___ Information ___

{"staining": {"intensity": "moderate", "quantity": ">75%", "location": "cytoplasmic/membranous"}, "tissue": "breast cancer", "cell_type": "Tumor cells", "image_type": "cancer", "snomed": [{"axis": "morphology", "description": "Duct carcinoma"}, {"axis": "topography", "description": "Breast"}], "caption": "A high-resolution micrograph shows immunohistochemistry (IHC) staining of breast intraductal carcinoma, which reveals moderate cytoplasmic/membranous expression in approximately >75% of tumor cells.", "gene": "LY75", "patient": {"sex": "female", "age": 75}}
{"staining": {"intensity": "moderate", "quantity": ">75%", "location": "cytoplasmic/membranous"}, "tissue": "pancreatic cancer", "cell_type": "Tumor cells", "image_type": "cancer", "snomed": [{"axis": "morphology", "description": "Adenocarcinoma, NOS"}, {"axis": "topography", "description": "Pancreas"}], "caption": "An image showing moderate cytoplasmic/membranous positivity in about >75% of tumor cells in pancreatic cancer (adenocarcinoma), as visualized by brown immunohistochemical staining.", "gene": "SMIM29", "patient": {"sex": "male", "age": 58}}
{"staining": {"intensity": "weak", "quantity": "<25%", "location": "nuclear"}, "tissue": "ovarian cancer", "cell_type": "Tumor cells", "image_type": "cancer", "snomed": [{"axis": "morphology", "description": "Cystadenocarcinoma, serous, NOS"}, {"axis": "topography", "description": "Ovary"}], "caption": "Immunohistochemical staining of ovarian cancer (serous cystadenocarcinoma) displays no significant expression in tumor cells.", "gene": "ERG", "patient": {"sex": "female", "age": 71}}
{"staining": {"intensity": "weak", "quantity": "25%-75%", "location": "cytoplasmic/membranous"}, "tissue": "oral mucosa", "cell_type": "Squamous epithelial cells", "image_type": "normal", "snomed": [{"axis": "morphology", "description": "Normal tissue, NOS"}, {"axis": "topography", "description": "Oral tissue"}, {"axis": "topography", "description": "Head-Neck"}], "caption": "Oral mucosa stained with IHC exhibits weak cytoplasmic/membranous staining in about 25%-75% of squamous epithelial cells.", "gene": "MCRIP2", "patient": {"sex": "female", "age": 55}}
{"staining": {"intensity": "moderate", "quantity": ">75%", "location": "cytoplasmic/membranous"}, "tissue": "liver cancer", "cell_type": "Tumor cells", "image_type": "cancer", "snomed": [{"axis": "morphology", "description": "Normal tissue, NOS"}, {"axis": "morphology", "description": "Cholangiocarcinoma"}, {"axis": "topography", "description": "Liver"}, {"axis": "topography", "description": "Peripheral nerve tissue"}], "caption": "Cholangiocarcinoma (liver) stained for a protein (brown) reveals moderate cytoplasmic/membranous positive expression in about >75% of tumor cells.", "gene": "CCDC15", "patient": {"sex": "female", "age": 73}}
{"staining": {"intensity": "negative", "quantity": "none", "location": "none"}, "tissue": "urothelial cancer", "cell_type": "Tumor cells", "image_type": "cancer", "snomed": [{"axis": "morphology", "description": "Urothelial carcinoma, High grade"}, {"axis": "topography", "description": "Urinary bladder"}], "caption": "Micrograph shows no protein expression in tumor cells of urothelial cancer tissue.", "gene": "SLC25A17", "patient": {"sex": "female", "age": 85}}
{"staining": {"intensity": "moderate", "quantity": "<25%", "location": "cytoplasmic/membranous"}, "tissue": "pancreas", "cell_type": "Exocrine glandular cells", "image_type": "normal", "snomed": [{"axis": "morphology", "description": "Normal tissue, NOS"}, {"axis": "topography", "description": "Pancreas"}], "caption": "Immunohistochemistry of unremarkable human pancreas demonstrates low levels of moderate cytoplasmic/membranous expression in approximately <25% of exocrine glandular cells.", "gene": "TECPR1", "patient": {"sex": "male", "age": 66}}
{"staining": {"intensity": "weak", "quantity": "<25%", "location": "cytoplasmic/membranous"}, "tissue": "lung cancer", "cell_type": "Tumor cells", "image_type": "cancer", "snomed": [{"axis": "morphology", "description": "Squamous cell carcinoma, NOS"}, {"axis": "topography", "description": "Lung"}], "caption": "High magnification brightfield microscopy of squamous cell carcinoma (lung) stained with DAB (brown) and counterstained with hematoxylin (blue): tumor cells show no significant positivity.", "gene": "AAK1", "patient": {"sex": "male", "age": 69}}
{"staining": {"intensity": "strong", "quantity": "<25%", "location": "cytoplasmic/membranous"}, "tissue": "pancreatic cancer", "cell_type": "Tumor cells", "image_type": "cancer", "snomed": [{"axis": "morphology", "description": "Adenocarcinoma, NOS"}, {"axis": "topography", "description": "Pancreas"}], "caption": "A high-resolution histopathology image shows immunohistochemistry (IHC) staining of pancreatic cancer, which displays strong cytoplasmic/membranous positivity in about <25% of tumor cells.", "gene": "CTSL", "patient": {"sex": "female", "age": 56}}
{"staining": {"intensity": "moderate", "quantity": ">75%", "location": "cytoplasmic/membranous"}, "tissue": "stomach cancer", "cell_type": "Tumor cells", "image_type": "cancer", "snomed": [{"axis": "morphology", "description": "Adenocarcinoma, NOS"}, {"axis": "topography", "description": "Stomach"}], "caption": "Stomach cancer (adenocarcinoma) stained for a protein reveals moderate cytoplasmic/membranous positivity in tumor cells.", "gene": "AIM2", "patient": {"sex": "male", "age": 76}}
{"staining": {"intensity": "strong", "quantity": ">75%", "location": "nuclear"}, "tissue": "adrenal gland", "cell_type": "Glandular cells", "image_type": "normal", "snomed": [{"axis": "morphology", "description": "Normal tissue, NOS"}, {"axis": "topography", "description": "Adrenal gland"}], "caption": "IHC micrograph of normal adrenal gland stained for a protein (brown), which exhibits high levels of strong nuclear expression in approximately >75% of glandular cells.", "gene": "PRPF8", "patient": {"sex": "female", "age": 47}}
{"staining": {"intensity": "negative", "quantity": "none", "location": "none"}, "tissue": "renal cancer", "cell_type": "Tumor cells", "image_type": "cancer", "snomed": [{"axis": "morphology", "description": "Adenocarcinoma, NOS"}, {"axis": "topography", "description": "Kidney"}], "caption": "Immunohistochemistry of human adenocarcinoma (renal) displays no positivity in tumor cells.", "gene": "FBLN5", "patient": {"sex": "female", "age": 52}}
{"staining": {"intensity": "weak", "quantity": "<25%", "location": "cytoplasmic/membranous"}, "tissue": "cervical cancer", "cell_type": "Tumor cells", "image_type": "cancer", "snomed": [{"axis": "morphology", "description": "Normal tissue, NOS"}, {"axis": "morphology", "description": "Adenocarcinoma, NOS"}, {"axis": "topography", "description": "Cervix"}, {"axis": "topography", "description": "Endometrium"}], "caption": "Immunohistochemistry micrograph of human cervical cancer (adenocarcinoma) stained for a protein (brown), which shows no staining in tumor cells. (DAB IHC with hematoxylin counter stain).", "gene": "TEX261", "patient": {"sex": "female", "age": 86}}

___

■ **Exercise**: Please copy out the data above exactly.

■ **Answer to this task**:
{"staining": {"intensity": "moderate", "quantity": ">75%", "location": "cytoplasmic/membranous"}, "tissue": "breast cancer", "cell_type": "Tumor cells", "image_type": "cancer", "snomed": [{"axis": "morphology", "description": "Duct carcinoma"}, {"axis": "topography", "description": "Breast"}], "caption": "A high-resolution micrograph shows immunohistochemistry (IHC) staining of breast intraductal carcinoma, which reveals moderate cytoplasmic/membranous expression in approximately >75% of tumor cells.", "gene": "LY75", "patient": {"sex": "female", "age": 75}}
{"staining": {"intensity": "moderate", "quantity": ">75%", "location": "cytoplasmic/membranous"}, "tissue": "pancreatic cancer", "cell_type": "Tumor cells", "image_type": "cancer", "snomed": [{"axis": "morphology", "description": "Adenocarcinoma, NOS"}, {"axis": "topography", "description": "Pancreas"}], "caption": "An image showing moderate cytoplasmic/membranous positivity in about >75% of tumor cells in pancreatic cancer (adenocarcinoma), as visualized by brown immunohistochemical staining.", "gene": "SMIM29", "patient": {"sex": "male", "age": 58}}
{"staining": {"intensity": "weak", "quantity": "<25%", "location": "nuclear"}, "tissue": "ovarian cancer", "cell_type": "Tumor cells", "image_type": "cancer", "snomed": [{"axis": "morphology", "description": "Cystadenocarcinoma, serous, NOS"}, {"axis": "topography", "description": "Ovary"}], "caption": "Immunohistochemical staining of ovarian cancer (serous cystadenocarcinoma) displays no significant expression in tumor cells.", "gene": "ERG", "patient": {"sex": "female", "age": 71}}
{"staining": {"intensity": "weak", "quantity": "25%-75%", "location": "cytoplasmic/membranous"}, "tissue": "oral mucosa", "cell_type": "Squamous epithelial cells", "image_type": "normal", "snomed": [{"axis": "morphology", "description": "Normal tissue, NOS"}, {"axis": "topography", "description": "Oral tissue"}, {"axis": "topography", "description": "Head-Neck"}], "caption": "Oral mucosa stained with IHC exhibits weak cytoplasmic/membranous staining in about 25%-75% of squamous epithelial cells.", "gene": "MCRIP2", "patient": {"sex": "female", "age": 55}}
{"staining": {"intensity": "moderate", "quantity": ">75%", "location": "cytoplasmic/membranous"}, "tissue": "liver cancer", "cell_type": "Tumor cells", "image_type": "cancer", "snomed": [{"axis": "morphology", "description": "Normal tissue, NOS"}, {"axis": "morphology", "description": "Cholangiocarcinoma"}, {"axis": "topography", "description": "Liver"}, {"axis": "topography", "description": "Peripheral nerve tissue"}], "caption": "Cholangiocarcinoma (liver) stained for a protein (brown) reveals moderate cytoplasmic/membranous positive expression in about >75% of tumor cells.", "gene": "CCDC15", "patient": {"sex": "female", "age": 73}}
{"staining": {"intensity": "negative", "quantity": "none", "location": "none"}, "tissue": "urothelial cancer", "cell_type": "Tumor cells", "image_type": "cancer", "snomed": [{"axis": "morphology", "description": "Urothelial carcinoma, High grade"}, {"axis": "topography", "description": "Urinary bladder"}], "caption": "Micrograph shows no protein expression in tumor cells of urothelial cancer tissue.", "gene": "SLC25A17", "patient": {"sex": "female", "age": 85}}
{"staining": {"intensity": "moderate", "quantity": "<25%", "location": "cytoplasmic/membranous"}, "tissue": "pancreas", "cell_type": "Exocrine glandular cells", "image_type": "normal", "snomed": [{"axis": "morphology", "description": "Normal tissue, NOS"}, {"axis": "topography", "description": "Pancreas"}], "caption": "Immunohistochemistry of unremarkable human pancreas demonstrates low levels of moderate cytoplasmic/membranous expression in approximately <25% of exocrine glandular cells.", "gene": "TECPR1", "patient": {"sex": "male", "age": 66}}
{"staining": {"intensity": "weak", "quantity": "<25%", "location": "cytoplasmic/membranous"}, "tissue": "lung cancer", "cell_type": "Tumor cells", "image_type": "cancer", "snomed": [{"axis": "morphology", "description": "Squamous cell carcinoma, NOS"}, {"axis": "topography", "description": "Lung"}], "caption": "High magnification brightfield microscopy of squamous cell carcinoma (lung) stained with DAB (brown) and counterstained with hematoxylin (blue): tumor cells show no significant positivity.", "gene": "AAK1", "patient": {"sex": "male", "age": 69}}
{"staining": {"intensity": "strong", "quantity": "<25%", "location": "cytoplasmic/membranous"}, "tissue": "pancreatic cancer", "cell_type": "Tumor cells", "image_type": "cancer", "snomed": [{"axis": "morphology", "description": "Adenocarcinoma, NOS"}, {"axis": "topography", "description": "Pancreas"}], "caption": "A high-resolution histopathology image shows immunohistochemistry (IHC) staining of pancreatic cancer, which displays strong cytoplasmic/membranous positivity in about <25% of tumor cells.", "gene": "CTSL", "patient": {"sex": "female", "age": 56}}
{"staining": {"intensity": "moderate", "quantity": ">75%", "location": "cytoplasmic/membranous"}, "tissue": "stomach cancer", "cell_type": "Tumor cells", "image_type": "cancer", "snomed": [{"axis": "morphology", "description": "Adenocarcinoma, NOS"}, {"axis": "topography", "description": "Stomach"}], "caption": "Stomach cancer (adenocarcinoma) stained for a protein reveals moderate cytoplasmic/membranous positivity in tumor cells.", "gene": "AIM2", "patient": {"sex": "male", "age": 76}}
{"staining": {"intensity": "strong", "quantity": ">75%", "location": "nuclear"}, "tissue": "adrenal gland", "cell_type": "Glandular cells", "image_type": "normal", "snomed": [{"axis": "morphology", "description": "Normal tissue, NOS"}, {"axis": "topography", "description": "Adrenal gland"}], "caption": "IHC micrograph of normal adrenal gland stained for a protein (brown), which exhibits high levels of strong nuclear expression in approximately >75% of glandular cells.", "gene": "PRPF8", "patient": {"sex": "female", "age": 47}}
{"staining": {"intensity": "negative", "quantity": "none", "location": "none"}, "tissue": "renal cancer", "cell_type": "Tumor cells", "image_type": "cancer", "snomed": [{"axis": "morphology", "description": "Adenocarcinoma, NOS"}, {"axis": "topography", "description": "Kidney"}], "caption": "Immunohistochemistry of human adenocarcinoma (renal) displays no positivity in tumor cells.", "gene": "FBLN5", "patient": {"sex": "female", "age": 52}}
{"staining": {"intensity": "weak", "quantity": "<25%", "location": "cytoplasmic/membranous"}, "tissue": "cervical cancer", "cell_type": "Tumor cells", "image_type": "cancer", "snomed": [{"axis": "morphology", "description": "Normal tissue, NOS"}, {"axis": "morphology", "description": "Adenocarcinoma, NOS"}, {"axis": "topography", "description": "Cervix"}, {"axis": "topography", "description": "Endometrium"}], "caption": "Immunohistochemistry micrograph of human cervical cancer (adenocarcinoma) stained for a protein (brown), which shows no staining in tumor cells. (DAB IHC with hematoxylin counter stain).", "gene": "TEX261", "patient": {"sex": "female", "age": 86}}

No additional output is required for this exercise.